- Records supplied:
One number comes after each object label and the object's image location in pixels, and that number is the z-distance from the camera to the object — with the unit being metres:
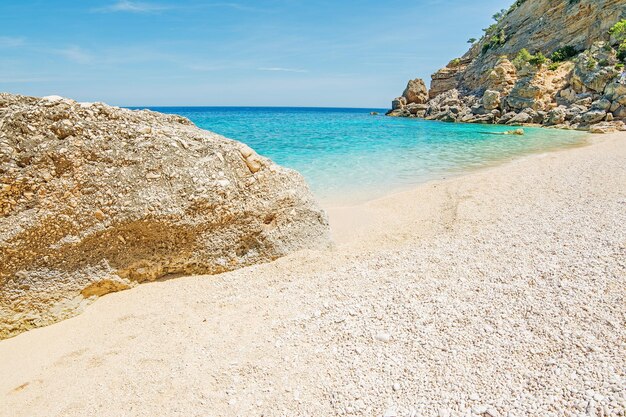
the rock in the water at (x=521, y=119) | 37.31
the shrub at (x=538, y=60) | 42.65
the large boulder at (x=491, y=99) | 44.47
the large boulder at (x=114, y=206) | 4.04
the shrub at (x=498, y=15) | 69.82
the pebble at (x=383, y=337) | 3.25
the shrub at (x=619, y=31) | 36.56
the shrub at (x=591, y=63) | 34.62
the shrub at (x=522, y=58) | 44.81
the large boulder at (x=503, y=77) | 45.44
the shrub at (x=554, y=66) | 42.05
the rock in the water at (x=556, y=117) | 33.84
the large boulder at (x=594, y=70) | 32.88
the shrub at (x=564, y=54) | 43.69
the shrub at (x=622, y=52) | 34.88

- Problem: Before writing out the material above, please remove its pictures; everything else stays exact.

- Response box:
One number comes after each object label and the object's image location in pixels, and that number is the z-distance from the camera to the object — with the unit being metres:
the rock in the water at (x=521, y=119) | 37.31
the shrub at (x=538, y=60) | 42.65
the large boulder at (x=491, y=99) | 44.47
the large boulder at (x=114, y=206) | 4.04
the shrub at (x=498, y=15) | 69.82
the pebble at (x=383, y=337) | 3.25
the shrub at (x=619, y=31) | 36.56
the shrub at (x=591, y=63) | 34.62
the shrub at (x=522, y=58) | 44.81
the large boulder at (x=503, y=77) | 45.44
the shrub at (x=554, y=66) | 42.05
the rock in the water at (x=556, y=117) | 33.84
the large boulder at (x=594, y=70) | 32.88
the shrub at (x=564, y=54) | 43.69
the shrub at (x=622, y=52) | 34.88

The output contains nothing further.